The Zika virus is making its presence in the world more and more pronounced as each day goes by.

On Friday, the Centers for Disease Control and Prevention (CDC) released its latest report on the mosquito-borne disease, officially confirming that at least nine U.S. pregnant women have been infected with Zika, all during travel to Zika-endemic areas outside the country. Two pregnancies ended in miscarriage, two in abortion, and another in the birth of a child with "severe microcephaly." Of the remaining four women, at least two have already delivered healthy children and the other two have chosen to continue their pregnancy unabated.

All nine women showed signs of a mild infection, such as rash and fever, with the five who either miscarried, aborted, or had a child with microcephaly having likely contracted the virus in their first trimester, further suggesting the risk might be strongest during that period; the remaining woman who showed symptoms during the first trimester is continuing her pregnancy.

In at least one case, the woman who opted for an abortion did so following an ultrasound that showed severe defects in her fetus, such as the absence of several brain regions. Both of the miscarriages occurred in the first trimester and Zika virus RNA was found in the specimens tested by the CDC. Though given how prevalent miscarriages are (anywhere from 9 to 20 percent of all pregnancies end in one), "it is not known whether Zika virus infection caused the pregnancy losses,” the CDC authors wrote. While not confirmed by the CDC, the case of microcephaly was earlier reported to have occurred in Hawaii

While these cases still don’t definitively prove the proposed link between Zika infection in pregnant women and the risk of later birth defects or stillbirths, the CDC authors were nonetheless taken aback by their findings.

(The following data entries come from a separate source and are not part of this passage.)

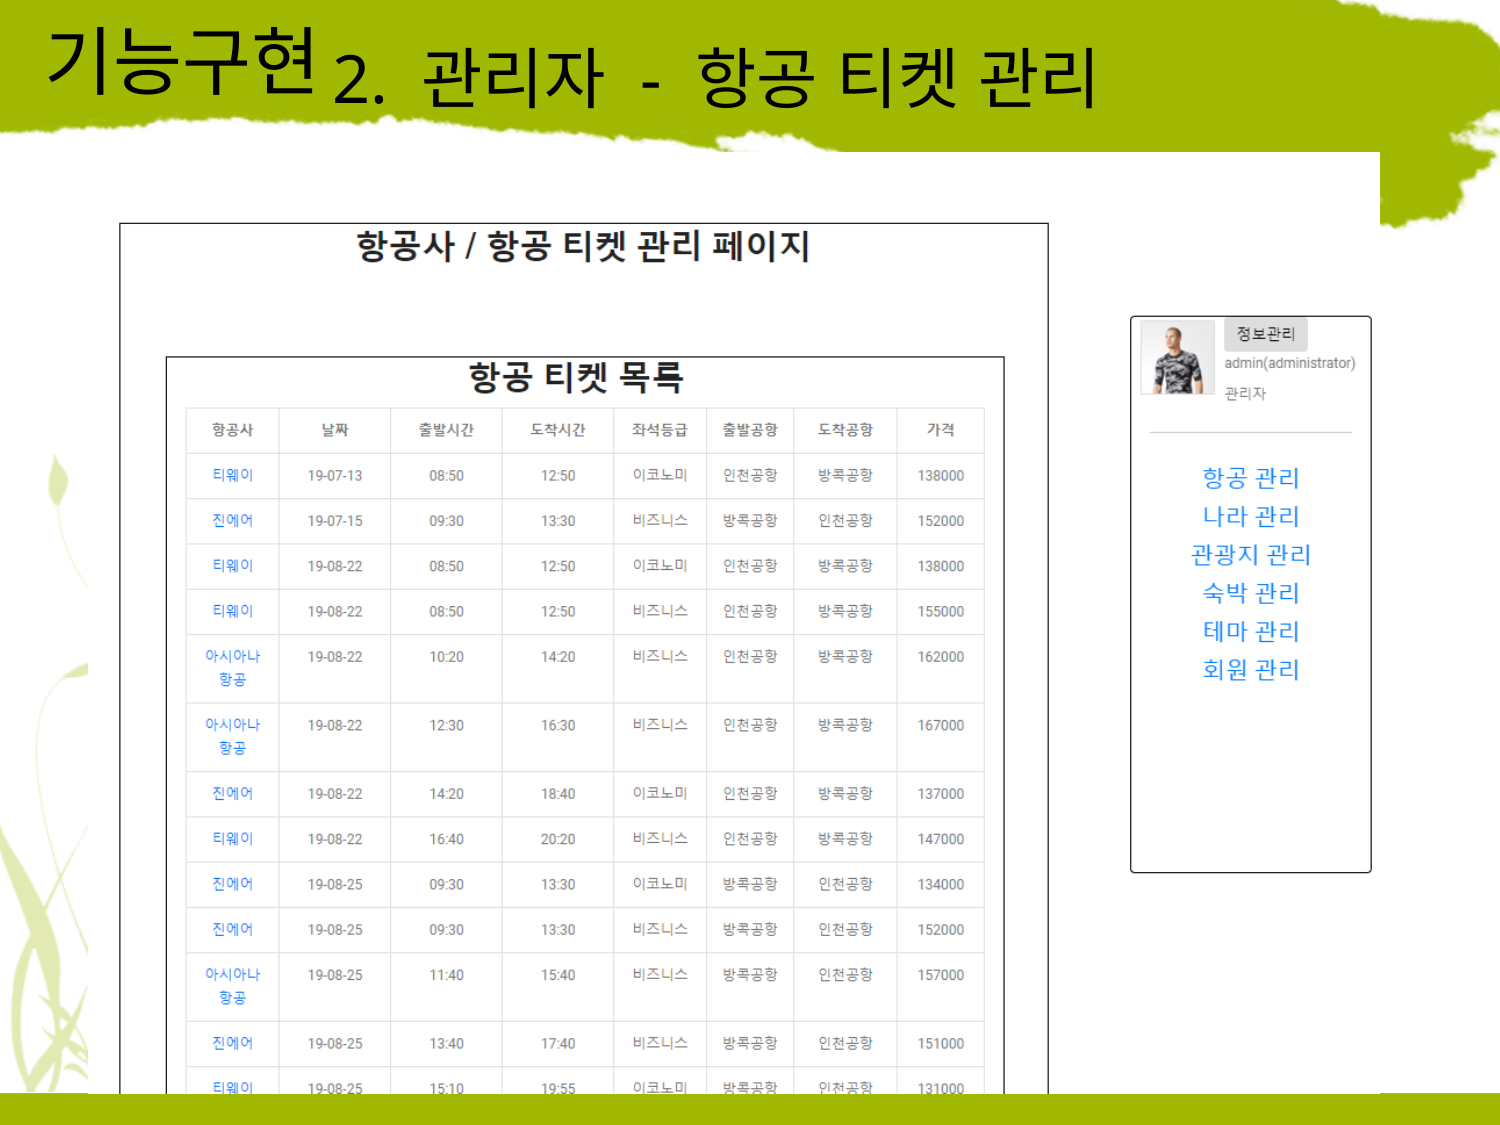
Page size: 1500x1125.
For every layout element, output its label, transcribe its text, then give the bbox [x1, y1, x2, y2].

picture [0, 0, 1500, 1125]
text_box 2. 관리자 - 항공 티켓 관리 [317, 29, 1117, 125]
title 기능구현 [29, 1, 1380, 118]
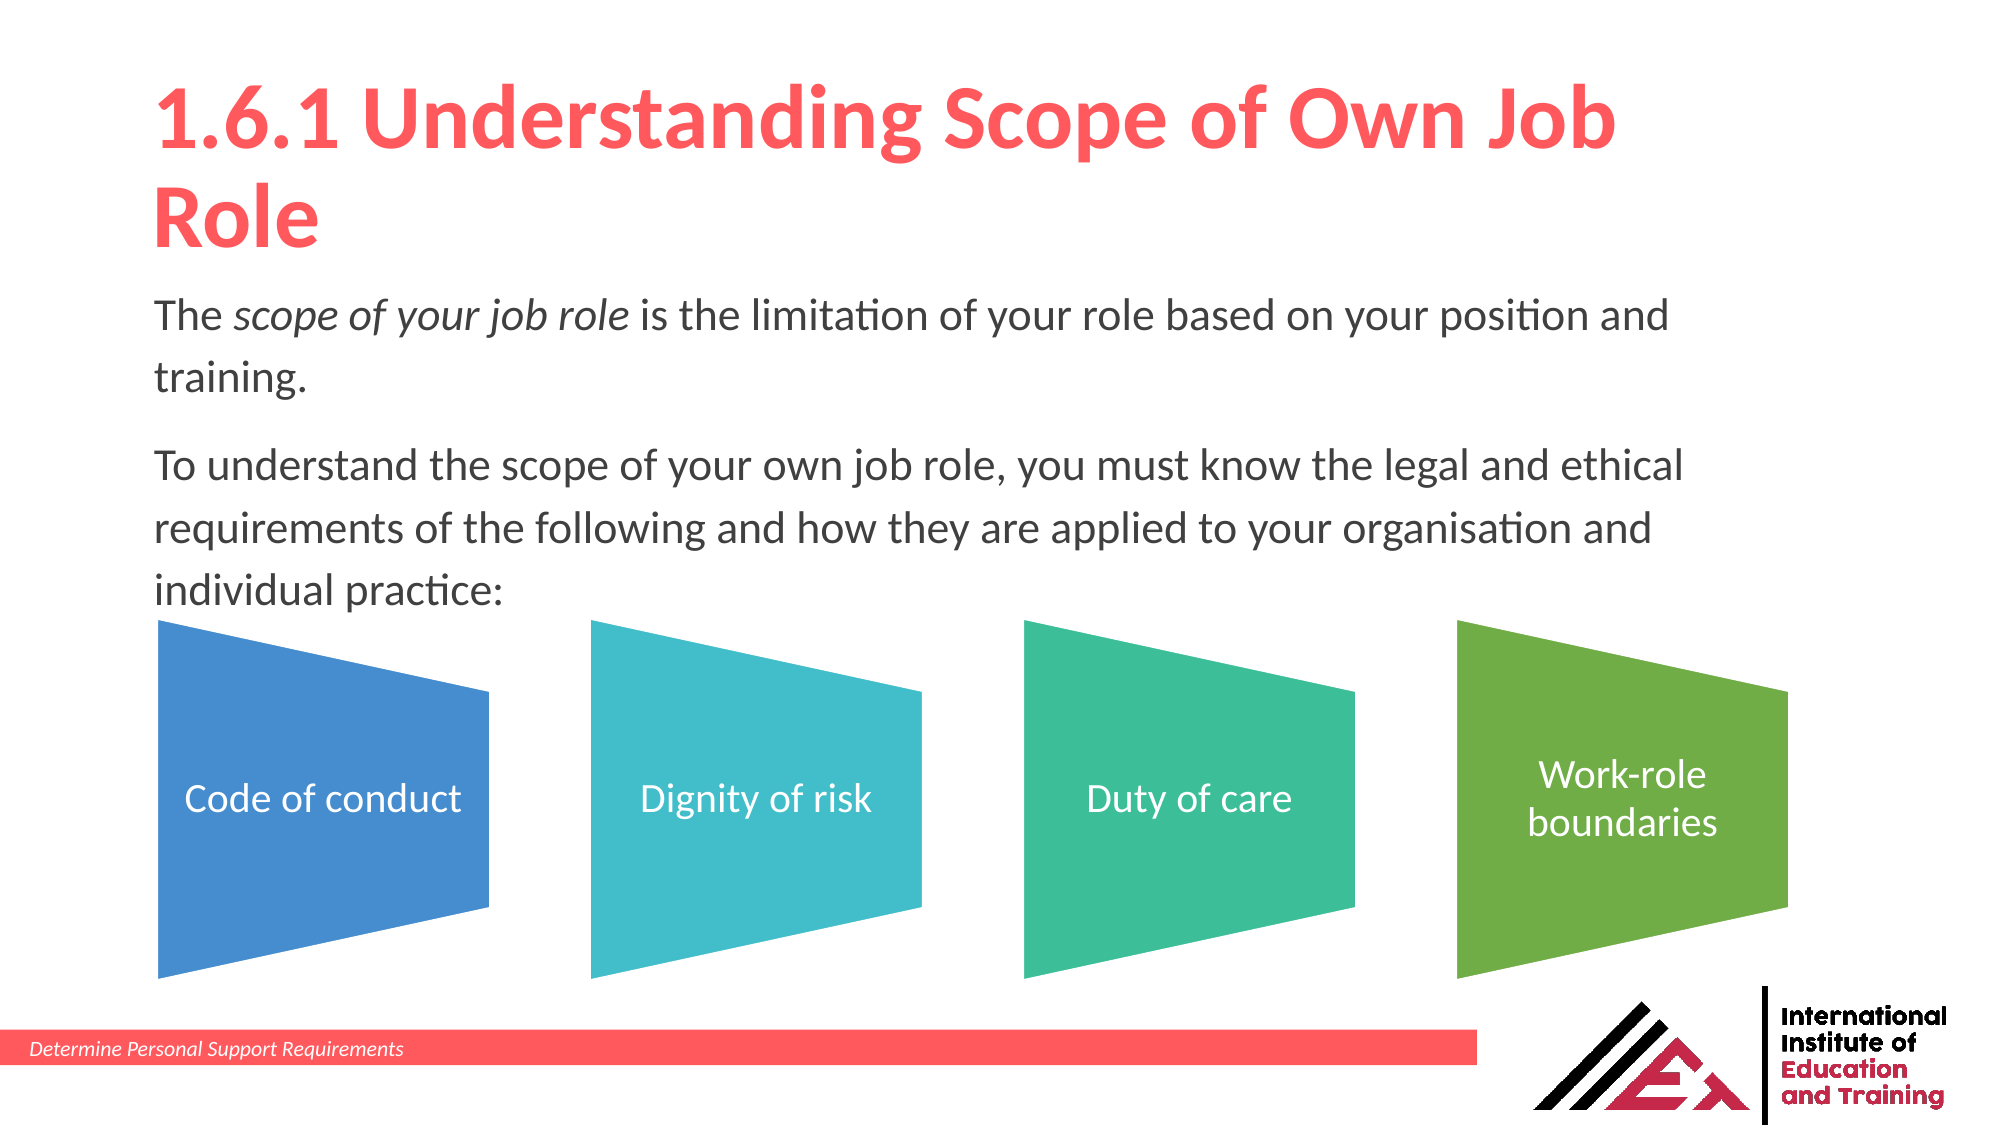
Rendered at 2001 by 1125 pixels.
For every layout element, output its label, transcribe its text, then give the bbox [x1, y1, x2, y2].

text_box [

"We did not expect to see these brain abnormalities in this small case series of U.S. pregnant travelers," said Dr. Denise Jamieson, a medical officer in the U.S. Public Health Service and one of the report’s authors, in a conference call on Friday. "It is unexpected and greater than what we would have expected."

Should the link continue to bear fruit, however, its effects may be far reaching. The report estimates that half a million pregnant women travel to the U.S. from one of the 32 countries and territories now actively containing Zika. That includes the U.S.-owned Puerto Rico, where the local mosquito population has acquired the virus and continues to spread it to its human food supply. The chances of an mainland outbreak of Zika remain low, but the same isn’t true for that area.

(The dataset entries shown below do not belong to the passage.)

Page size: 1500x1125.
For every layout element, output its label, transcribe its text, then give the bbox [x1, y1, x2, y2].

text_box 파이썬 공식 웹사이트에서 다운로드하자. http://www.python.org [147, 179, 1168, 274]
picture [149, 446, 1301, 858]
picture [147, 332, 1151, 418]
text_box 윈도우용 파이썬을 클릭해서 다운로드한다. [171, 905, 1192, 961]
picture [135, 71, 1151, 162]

"There is the potential for hundreds of thousands of cases of Zika in Puerto Rico and unfortunately, tragically, affected pregnancies as well," CDC Director Tom Frieden said in the same conference call.

Evidence is also mounting that mosquitos aren’t the only method of transmission for Zika.

"Pregnant women and their partners should also be aware of the risk for Zika virus infection through unprotected sex with an infected male partner, and carefully follow CDC interim guidelines for preventing sexual transmission of Zika virus infection," the authors noted. These guidelines include men who have traveled to Zika-affected areas either avoiding sex or always using condoms with a partner currently pregnant.

The CDC are currently investigating an additional ten suspected cases of Zika among U.S. pregnant women.